Dataset excerpt
========================================================================
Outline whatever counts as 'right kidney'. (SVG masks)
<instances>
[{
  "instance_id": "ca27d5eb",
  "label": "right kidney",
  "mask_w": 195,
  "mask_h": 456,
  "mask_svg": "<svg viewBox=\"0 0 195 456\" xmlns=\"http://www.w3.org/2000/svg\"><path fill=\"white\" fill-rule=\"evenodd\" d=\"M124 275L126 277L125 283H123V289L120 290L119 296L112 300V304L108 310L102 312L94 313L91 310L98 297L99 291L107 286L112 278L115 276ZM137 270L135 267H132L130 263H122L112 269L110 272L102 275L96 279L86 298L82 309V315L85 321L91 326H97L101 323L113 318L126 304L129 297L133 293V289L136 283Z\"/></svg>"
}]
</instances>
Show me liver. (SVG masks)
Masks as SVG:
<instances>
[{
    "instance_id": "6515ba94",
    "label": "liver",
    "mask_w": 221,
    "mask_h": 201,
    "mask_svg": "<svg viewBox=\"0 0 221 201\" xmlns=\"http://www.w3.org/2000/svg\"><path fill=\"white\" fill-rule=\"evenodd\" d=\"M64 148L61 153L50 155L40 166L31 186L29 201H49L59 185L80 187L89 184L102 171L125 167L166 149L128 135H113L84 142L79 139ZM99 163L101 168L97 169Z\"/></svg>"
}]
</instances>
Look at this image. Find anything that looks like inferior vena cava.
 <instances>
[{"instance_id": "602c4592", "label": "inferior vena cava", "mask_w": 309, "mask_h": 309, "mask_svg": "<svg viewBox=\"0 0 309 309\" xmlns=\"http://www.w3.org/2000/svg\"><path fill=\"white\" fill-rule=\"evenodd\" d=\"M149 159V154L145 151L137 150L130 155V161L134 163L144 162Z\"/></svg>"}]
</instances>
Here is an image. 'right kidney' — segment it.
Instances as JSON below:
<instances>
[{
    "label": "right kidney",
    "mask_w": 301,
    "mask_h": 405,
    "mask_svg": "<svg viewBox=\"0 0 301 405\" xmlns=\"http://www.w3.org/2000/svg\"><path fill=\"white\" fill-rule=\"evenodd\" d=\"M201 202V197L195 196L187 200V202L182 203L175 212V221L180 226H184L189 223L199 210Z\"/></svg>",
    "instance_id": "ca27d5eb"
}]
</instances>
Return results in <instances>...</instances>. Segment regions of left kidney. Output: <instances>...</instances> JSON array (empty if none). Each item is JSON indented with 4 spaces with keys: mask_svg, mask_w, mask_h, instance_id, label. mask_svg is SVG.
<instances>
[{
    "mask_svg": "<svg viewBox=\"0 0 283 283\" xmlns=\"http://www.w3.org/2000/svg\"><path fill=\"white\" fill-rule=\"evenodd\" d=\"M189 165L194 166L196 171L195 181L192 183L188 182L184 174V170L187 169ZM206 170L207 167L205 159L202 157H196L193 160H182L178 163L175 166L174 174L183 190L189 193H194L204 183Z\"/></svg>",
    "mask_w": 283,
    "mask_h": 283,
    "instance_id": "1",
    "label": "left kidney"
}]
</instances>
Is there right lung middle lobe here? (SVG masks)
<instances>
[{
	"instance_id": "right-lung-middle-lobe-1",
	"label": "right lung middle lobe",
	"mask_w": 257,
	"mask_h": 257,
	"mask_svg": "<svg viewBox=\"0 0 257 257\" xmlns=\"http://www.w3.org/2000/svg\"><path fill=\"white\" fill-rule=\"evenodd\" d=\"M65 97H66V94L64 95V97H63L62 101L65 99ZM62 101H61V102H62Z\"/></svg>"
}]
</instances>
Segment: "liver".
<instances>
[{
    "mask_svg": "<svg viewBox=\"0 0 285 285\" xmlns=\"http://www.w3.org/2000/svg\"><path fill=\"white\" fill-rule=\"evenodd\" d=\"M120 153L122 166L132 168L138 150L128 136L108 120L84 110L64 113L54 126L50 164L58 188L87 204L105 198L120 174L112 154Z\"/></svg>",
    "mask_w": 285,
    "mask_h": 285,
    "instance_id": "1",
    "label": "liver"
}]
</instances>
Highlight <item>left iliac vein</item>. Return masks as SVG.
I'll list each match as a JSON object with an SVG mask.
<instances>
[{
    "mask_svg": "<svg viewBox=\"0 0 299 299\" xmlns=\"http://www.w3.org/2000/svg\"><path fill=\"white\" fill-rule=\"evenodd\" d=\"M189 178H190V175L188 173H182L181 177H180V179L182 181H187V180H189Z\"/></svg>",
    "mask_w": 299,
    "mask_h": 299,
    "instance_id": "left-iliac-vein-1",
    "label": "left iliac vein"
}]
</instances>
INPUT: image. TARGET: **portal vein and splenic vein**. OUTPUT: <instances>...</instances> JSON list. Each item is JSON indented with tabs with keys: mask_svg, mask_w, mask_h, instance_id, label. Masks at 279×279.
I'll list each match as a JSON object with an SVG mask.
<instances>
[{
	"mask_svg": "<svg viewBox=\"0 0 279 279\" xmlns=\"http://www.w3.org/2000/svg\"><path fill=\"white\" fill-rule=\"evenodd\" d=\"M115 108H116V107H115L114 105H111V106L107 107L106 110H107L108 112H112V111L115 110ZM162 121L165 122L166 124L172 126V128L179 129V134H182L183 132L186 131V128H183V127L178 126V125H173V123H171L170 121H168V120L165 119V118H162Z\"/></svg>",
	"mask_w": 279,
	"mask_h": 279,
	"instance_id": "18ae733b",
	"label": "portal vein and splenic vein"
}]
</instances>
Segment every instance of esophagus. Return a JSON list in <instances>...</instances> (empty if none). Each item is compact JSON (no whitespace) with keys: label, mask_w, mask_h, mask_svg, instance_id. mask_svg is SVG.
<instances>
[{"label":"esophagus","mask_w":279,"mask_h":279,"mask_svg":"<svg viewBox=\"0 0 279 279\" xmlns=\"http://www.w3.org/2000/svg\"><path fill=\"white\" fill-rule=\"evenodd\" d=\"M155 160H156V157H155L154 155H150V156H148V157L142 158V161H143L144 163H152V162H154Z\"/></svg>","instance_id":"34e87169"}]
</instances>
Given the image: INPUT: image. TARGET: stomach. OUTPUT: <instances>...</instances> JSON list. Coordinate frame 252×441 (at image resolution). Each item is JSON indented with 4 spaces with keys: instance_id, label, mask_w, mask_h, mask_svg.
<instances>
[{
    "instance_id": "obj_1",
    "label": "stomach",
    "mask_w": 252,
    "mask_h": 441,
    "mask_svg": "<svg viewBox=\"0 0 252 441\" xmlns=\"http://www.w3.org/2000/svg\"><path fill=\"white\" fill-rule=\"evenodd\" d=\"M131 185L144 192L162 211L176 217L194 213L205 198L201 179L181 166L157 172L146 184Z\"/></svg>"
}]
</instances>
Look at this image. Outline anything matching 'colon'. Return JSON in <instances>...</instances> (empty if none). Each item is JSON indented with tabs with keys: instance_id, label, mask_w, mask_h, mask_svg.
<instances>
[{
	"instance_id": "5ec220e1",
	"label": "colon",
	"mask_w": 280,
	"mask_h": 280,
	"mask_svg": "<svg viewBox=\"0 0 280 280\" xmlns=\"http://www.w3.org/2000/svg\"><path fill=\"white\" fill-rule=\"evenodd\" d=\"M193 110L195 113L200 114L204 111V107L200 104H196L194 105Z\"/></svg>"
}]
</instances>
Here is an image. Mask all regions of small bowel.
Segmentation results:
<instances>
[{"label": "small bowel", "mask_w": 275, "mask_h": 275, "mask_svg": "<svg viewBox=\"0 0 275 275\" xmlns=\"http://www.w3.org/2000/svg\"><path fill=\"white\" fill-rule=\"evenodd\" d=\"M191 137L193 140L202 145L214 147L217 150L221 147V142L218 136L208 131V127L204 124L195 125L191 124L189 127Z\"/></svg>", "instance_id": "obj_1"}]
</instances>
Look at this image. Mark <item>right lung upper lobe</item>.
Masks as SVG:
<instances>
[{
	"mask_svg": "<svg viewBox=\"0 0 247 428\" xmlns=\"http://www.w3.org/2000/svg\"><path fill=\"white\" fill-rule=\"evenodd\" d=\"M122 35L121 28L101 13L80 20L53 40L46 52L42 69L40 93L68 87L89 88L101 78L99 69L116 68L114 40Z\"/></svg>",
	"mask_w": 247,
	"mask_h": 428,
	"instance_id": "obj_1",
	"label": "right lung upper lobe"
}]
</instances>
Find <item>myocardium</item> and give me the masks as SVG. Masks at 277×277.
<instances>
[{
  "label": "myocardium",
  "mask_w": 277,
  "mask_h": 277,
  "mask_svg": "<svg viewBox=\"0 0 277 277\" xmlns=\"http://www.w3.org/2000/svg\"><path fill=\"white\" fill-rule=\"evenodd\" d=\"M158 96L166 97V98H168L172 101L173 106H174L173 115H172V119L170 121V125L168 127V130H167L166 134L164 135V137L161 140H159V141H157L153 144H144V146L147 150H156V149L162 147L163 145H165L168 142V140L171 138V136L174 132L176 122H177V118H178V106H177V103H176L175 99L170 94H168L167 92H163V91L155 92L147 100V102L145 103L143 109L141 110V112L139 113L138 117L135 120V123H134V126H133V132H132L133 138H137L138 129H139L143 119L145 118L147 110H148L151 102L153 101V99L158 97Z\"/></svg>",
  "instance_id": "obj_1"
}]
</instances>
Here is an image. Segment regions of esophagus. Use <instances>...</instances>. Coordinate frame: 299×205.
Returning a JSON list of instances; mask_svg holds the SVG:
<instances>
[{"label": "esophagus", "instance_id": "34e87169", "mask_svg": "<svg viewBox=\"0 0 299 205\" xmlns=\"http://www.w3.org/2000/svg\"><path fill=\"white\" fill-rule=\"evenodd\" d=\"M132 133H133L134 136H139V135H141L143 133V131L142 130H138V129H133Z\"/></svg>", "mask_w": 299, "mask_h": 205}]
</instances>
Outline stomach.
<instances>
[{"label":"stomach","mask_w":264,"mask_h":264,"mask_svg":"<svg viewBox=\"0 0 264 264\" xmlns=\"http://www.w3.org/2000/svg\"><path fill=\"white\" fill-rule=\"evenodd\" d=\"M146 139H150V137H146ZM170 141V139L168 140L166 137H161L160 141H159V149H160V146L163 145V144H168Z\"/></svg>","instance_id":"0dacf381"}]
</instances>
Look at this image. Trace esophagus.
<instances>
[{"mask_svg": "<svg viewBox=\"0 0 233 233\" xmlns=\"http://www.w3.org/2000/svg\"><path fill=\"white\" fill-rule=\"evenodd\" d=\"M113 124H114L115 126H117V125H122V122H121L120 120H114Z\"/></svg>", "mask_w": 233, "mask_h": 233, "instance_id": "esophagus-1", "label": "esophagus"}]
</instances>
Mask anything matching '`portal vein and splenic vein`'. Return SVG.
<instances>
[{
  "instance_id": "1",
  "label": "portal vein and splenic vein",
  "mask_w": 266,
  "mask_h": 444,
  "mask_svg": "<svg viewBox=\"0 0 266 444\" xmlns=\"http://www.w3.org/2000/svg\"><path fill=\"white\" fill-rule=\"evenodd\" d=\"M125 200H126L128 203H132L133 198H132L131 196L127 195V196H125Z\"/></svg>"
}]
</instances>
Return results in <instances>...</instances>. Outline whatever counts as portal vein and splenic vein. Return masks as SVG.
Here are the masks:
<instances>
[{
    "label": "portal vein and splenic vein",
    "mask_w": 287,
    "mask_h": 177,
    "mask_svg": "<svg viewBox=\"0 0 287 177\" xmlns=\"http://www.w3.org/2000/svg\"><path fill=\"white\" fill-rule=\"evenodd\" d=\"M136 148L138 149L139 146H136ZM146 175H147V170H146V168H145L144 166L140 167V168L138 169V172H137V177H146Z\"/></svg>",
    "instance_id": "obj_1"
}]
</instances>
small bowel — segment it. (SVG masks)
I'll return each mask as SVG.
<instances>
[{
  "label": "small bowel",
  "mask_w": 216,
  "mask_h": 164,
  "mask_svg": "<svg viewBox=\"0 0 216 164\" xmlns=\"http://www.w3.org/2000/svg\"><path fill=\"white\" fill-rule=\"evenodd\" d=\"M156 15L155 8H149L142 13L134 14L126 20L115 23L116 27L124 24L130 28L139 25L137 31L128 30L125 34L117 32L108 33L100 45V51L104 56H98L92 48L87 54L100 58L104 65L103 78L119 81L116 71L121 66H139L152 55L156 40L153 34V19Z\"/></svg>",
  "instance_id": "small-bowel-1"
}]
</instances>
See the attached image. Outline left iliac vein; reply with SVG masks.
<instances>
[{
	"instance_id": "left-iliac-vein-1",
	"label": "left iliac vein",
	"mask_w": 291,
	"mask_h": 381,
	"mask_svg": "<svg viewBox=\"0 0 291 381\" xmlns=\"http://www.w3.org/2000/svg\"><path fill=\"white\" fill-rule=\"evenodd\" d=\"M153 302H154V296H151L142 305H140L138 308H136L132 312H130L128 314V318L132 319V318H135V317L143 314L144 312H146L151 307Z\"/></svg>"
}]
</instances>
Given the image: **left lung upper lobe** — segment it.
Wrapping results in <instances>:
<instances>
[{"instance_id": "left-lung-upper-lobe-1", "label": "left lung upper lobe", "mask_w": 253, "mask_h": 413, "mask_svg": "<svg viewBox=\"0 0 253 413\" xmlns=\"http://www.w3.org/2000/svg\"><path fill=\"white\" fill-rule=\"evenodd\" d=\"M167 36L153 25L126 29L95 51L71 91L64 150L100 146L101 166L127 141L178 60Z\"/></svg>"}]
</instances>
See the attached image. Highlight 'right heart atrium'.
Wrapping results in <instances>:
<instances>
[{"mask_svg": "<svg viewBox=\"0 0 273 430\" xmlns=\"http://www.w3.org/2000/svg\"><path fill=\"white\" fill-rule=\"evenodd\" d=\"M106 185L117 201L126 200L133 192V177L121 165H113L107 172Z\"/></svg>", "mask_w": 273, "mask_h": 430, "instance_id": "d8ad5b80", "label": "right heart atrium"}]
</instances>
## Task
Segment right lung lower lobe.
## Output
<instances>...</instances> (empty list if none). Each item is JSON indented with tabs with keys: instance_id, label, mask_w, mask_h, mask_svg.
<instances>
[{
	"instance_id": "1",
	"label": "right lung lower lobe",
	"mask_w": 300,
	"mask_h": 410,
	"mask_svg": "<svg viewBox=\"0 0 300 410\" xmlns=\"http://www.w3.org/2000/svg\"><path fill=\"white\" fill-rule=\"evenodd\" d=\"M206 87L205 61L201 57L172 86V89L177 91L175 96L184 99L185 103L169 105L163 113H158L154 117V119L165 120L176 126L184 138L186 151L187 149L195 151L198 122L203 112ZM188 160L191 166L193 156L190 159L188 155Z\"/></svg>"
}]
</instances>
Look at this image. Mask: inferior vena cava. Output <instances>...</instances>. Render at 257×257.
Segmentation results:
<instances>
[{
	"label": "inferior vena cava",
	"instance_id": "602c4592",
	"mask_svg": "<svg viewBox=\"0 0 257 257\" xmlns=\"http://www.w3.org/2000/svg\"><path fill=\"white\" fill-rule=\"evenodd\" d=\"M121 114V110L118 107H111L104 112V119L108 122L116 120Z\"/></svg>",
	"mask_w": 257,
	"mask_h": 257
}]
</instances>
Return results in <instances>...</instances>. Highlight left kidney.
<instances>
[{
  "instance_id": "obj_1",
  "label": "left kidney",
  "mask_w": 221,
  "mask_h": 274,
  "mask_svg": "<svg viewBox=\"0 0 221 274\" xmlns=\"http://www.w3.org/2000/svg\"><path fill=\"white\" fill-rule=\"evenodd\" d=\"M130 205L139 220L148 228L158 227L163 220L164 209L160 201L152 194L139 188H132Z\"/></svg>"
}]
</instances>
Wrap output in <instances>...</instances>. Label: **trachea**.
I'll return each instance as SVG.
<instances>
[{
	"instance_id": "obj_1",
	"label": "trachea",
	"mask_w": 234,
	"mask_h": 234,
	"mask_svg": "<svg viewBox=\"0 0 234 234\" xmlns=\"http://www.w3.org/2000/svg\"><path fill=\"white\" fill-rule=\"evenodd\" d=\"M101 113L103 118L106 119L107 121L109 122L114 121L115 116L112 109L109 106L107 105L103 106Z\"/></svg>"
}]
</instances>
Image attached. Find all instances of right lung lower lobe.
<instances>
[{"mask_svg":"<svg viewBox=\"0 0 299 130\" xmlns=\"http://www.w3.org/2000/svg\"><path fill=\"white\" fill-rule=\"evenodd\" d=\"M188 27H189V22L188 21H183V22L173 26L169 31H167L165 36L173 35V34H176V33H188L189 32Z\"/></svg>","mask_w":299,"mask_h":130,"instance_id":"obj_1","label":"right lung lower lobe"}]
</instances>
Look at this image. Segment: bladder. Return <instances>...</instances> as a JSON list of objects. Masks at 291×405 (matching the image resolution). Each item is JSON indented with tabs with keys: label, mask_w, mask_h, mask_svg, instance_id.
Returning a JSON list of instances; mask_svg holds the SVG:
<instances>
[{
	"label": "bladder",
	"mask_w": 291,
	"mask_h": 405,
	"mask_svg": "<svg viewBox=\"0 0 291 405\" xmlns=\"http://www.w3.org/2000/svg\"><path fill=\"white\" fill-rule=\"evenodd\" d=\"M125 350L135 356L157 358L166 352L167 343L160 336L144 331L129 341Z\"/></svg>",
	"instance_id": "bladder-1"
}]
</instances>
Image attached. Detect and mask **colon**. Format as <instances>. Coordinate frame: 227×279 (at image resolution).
========================================================================
**TASK TO CARRY OUT**
Give the number of lines in the listing that contain the string "atrium". Reply with the number only.

**PROBLEM SOLUTION**
2